### İncelenecek metin:

== == ==

Kısa bir süre önce Dune da bitti. Dayanamayıp ikincisine de başladım. [*]ihihihiiii[/*]
Öncelikle Dune'u asla kitabın başına bakarak değerlendirmeyin. Çünkü başlarında ben de sıkıldım itiraf edeyim. Pek ilgi çekici gibi görünmeyebiliyor. Ancak sonra öyle çok sarıyor ki, kendinizi tutamıyorsunuz. Benim "okurken en çok zevk aldığım kitaplar" listemde direk ilk üçe girdi.
Şimdi efendim, kitap entrika, güce sahip olma tutkusu, iktidarlık kavgası üzerine kurulu. Herbert amcamızın cümleleri öyle derin, öyle anlamlı ki bazılarını tek okuyuşta anlamak mümkün değil.
Fazla uzatmadan hemen konuya geçeyim. Evrende içinde yaşayan halk tarafından Dune denen, ama genel olarak
Arrakis adı kullanılarak telaffuz edilen bir gezegen var. Bu gezegen gerek stratejik gerek ekonomik yönden oldukça önemli. Çünkü burası
melanj adlı baharatın çıkarıldığı tek yer. Bu baharat ne işe mi yarıyor? Hayatı uzatıyor. Ayrıca her hanedan bu melanj baharatını almak istiyor. Tabi yararları olan her şey gibi, melanjın da hem yararı hem zararı var. Bu baharatı bir kere bile tatsanız sizi bağımlısı yapıyor ve bırakamıyorsunuz. Yani hem melanj tüketip hem de kafanıza estiği gibi gezegenden çıkamıyorsunuz. Ve gözlerinize de bir etkisi var. Gözleriniz Fremen(az sonra bahsedeceğim) deyişi ile İbad gözleri oluyor, yani aksız mavi. Dünyayı daha koyu, daha karanlık görmenizi sağlıyor.
İmparator Padişah IV. Şaddam'ın başında olduğu İmparatorluk bu naçizane gezegeni
Harkonnen adında bir hanedana vermiş. Bu hanedan gaddarlığı ve acımasızlığı ile biliniyor. Hepsi birer çıkar hastaları, her olayı işlerine geldiği şekilde düşünüyorlar. Dune gezegeninin halkında eziyet ediyorlar, vergileri arttırıyorlar, yavaş yavaş insanların kendilerinden nefret etmelerini sağlıyorlar.
Ve günün birinde bu gezegen Atreides Hanedan'ına veriliyor. Bu hanedanlık daha ılımlı, daha gururlu ve Harkonnen'lerin tam anlamıyla zıttı. Atreides Dükü Leto maiyetini alıp geliyor Arrakis'e. Ve olaylar tam da burada başlıyor.

== == ==

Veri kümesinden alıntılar
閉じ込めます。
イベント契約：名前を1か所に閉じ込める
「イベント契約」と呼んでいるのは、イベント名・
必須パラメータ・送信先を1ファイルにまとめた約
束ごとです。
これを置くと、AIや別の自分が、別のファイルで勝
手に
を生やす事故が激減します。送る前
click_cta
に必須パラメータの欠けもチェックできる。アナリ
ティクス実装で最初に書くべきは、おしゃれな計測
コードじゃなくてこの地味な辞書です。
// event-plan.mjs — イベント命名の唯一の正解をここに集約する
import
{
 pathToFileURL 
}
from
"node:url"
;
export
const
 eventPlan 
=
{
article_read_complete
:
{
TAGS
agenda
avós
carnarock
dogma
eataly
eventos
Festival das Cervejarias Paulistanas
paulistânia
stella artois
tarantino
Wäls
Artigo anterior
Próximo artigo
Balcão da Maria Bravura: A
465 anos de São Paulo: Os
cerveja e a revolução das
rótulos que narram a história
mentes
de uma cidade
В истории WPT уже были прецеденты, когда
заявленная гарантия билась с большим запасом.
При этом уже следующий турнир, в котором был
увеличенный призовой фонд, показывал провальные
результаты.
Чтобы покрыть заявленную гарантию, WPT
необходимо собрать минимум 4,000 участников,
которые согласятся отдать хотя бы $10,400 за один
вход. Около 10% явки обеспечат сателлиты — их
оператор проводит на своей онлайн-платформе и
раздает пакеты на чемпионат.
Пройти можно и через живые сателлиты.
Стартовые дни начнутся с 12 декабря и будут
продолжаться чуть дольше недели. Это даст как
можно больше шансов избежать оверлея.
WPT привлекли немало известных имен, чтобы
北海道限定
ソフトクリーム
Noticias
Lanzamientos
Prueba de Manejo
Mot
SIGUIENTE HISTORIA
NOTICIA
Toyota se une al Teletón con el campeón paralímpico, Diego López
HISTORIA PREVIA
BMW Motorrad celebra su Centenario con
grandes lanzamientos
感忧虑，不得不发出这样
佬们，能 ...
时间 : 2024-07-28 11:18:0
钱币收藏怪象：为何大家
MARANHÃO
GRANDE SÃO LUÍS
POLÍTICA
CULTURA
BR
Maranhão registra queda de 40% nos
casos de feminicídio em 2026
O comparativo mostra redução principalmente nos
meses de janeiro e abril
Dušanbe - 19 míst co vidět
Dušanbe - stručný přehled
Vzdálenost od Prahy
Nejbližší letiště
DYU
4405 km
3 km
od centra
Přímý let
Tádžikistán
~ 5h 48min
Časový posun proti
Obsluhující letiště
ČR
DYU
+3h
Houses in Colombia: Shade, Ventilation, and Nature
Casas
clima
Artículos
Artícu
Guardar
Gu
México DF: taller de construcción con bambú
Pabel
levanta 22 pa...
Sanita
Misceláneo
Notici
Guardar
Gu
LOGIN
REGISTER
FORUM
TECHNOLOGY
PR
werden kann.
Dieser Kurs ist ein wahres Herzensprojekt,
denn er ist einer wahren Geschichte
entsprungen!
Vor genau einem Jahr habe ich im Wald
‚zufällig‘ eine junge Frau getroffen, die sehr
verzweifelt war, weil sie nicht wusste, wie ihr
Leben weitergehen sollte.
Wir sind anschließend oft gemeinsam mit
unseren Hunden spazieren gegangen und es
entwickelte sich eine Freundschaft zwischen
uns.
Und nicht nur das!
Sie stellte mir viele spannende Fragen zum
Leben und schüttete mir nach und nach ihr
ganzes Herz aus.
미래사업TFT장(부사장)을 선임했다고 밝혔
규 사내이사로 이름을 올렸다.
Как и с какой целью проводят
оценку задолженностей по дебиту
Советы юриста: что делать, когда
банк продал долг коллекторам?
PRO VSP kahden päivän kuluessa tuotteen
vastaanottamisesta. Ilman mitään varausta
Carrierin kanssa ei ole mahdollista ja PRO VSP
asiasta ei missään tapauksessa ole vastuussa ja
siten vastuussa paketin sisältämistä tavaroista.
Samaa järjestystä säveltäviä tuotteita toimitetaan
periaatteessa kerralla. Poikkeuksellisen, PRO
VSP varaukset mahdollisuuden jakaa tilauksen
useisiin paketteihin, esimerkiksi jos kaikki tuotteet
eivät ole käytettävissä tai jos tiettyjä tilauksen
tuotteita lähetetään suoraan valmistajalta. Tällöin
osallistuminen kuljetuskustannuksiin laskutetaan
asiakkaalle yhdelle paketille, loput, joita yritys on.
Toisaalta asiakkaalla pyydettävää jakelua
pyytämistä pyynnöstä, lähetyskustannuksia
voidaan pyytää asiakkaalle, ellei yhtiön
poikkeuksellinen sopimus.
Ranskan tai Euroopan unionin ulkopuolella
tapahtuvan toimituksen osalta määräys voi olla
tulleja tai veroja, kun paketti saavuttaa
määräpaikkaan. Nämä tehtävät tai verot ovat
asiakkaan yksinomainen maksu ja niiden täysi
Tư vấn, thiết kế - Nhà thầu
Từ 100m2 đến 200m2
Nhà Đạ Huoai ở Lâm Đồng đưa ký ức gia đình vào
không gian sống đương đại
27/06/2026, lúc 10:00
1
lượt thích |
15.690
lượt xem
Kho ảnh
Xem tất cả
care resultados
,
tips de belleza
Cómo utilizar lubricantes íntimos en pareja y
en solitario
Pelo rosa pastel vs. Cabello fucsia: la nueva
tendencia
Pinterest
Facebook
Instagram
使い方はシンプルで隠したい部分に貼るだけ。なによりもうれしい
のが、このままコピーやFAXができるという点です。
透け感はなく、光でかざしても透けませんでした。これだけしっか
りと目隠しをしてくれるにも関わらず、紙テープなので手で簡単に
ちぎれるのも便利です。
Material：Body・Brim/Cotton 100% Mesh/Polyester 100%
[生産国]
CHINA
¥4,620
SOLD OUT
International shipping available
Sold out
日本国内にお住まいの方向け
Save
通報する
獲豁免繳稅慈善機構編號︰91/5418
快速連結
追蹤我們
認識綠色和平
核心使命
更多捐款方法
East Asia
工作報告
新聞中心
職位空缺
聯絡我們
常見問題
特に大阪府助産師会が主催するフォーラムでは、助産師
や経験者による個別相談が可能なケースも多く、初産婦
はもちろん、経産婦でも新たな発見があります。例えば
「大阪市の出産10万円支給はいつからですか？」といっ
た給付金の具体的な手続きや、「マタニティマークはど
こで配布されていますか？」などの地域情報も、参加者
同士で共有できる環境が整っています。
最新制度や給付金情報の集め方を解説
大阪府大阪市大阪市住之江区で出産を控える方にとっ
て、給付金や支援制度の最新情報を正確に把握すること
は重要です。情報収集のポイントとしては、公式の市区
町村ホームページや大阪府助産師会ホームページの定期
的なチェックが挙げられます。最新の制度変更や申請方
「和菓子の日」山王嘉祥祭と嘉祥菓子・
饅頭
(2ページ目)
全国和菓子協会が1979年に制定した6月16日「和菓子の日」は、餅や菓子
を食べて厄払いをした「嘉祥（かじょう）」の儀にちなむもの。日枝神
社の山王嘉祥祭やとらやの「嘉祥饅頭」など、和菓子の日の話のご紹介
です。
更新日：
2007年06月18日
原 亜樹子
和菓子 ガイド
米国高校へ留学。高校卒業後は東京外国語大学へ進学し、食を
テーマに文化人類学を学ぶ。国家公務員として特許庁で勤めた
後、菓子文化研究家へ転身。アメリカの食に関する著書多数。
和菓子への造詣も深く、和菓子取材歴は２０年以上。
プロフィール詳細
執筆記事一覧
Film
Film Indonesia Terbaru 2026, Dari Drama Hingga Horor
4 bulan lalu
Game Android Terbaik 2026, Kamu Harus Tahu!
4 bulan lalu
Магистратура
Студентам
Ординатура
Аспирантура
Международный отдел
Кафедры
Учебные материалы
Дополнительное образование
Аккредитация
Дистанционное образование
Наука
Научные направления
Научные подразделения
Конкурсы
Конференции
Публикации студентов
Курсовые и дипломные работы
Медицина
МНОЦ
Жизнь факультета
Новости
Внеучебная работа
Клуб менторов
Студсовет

== == ==

### Görev ayrıntıları:
Dune romanını tanıtan yazıyı, son cümlesinden sonrasından başlayarak sürdürün.

### Sonuç:
Yukarıda Fremenlerin bahsi geçti, onlara değineyim biraz da. Fremenler Arrakis'in yerli halkı. Dune'daki su azlığı sebebiyle kendilerini geliştirmişler. Çok usta savaşçılar, İmparatorluk'un sardokar dediği profesyonel dövüşçüleri kolaylıkla öldürebilecek kadar usta. Ve az önce söylediğim gibi, su azlığı, daha doğrusu nem azlığı onları direnişe itmiş. En basitinden kendilerine damıtıcı giysi diye bir şey üretmişler. Bu giysi sizin kaybettiğiniz nemi özel yollarla damıtıyor ve içilebilecek, tüketilebilecek duruma geliyor. Dışarıdayken, sıcak çöl kumlarının arasındayken, kısacası evinizin dışında bulunan her yerdeyken bu damıtıcı giysiyi giymeniz lazım. Yoksa [*]baş parmağını hafifçe büküp boğaz üzerinde yatay bir şekilde gezdirme hareketi[/*]
Tabi bu olaylar yalnızca damıtıcı giysiden ibaret değil. Arrakis gezegenbilimcisi Liet-Kynes'ın bu konuda büyük katkıları var. Onları da kitabı okuduktan sonra anlarsınız, ben okuma zevkinizi baltalamayayım.
Kitabın içeriği hakkında bu kadar bilgi vermek bana uygun göründü. Çünkü azıcık daha fazla bilgi versem bile kitabın içlerine sürüklenmek zorunda kalırım, onun sonu da hiç kimse için iyi olmaz.
Ayrıca kitapta böyle her yere yazabileceğiniz türden çok güzel alıntılar ve eleştiriler vardı. Şahsen ben kitaplarımda sevdiğim yerlerin altını çizme alışkanlığına sahip olsaydım, muhtemelen Dune kitabını o işaretler sebebiyle okuyamazdım.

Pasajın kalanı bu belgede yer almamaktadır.